● What is required:
Repeat the listing below line for line, exactly as shown.

● Records to process:
-=-=-

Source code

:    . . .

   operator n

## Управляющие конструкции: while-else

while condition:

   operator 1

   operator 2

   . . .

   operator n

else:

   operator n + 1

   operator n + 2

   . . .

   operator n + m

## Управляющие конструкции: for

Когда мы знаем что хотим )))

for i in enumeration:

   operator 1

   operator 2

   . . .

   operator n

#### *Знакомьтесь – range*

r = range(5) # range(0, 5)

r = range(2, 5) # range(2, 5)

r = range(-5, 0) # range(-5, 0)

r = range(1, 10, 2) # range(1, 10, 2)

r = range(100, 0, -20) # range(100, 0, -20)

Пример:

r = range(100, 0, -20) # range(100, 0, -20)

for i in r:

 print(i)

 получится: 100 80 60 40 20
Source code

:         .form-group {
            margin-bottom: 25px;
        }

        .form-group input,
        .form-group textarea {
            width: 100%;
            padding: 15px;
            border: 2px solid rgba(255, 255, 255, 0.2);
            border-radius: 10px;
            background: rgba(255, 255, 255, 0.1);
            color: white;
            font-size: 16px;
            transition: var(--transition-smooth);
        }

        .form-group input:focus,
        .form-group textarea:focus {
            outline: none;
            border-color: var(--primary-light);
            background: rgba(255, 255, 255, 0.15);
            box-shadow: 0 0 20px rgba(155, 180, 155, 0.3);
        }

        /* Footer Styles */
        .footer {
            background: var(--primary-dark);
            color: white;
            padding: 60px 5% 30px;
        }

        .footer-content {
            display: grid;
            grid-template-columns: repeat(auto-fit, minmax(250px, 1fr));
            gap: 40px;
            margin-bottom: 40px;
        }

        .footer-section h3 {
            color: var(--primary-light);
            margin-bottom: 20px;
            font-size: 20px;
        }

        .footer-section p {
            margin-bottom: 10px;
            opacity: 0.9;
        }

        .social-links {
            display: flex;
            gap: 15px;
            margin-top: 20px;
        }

-=-=-

● Exercise response:
Source code

:    . . .

   operator n

## Управляющие конструкции: while-else

while condition:

   operator 1

   operator 2

   . . .

   operator n

else:

   operator n + 1

   operator n + 2

   . . .

   operator n + m

## Управляющие конструкции: for

Когда мы знаем что хотим )))

for i in enumeration:

   operator 1

   operator 2

   . . .

   operator n

#### *Знакомьтесь – range*

r = range(5) # range(0, 5)

r = range(2, 5) # range(2, 5)

r = range(-5, 0) # range(-5, 0)

r = range(1, 10, 2) # range(1, 10, 2)

r = range(100, 0, -20) # range(100, 0, -20)

Пример:

r = range(100, 0, -20) # range(100, 0, -20)

for i in r:

 print(i)

 получится: 100 80 60 40 20
Source code

:         .form-group {
            margin-bottom: 25px;
        }

        .form-group input,
        .form-group textarea {
            width: 100%;
            padding: 15px;
            border: 2px solid rgba(255, 255, 255, 0.2);
            border-radius: 10px;
            background: rgba(255, 255, 255, 0.1);
            color: white;
            font-size: 16px;
            transition: var(--transition-smooth);
        }

        .form-group input:focus,
        .form-group textarea:focus {
            outline: none;
            border-color: var(--primary-light);
            background: rgba(255, 255, 255, 0.15);
            box-shadow: 0 0 20px rgba(155, 180, 155, 0.3);
        }

        /* Footer Styles */
        .footer {
            background: var(--primary-dark);
            color: white;
            padding: 60px 5% 30px;
        }

        .footer-content {
            display: grid;
            grid-template-columns: repeat(auto-fit, minmax(250px, 1fr));
            gap: 40px;
            margin-bottom: 40px;
        }

        .footer-section h3 {
            color: var(--primary-light);
            margin-bottom: 20px;
            font-size: 20px;
        }

        .footer-section p {
            margin-bottom: 10px;
            opacity: 0.9;
        }

        .social-links {
            display: flex;
            gap: 15px;
            margin-top: 20px;
        }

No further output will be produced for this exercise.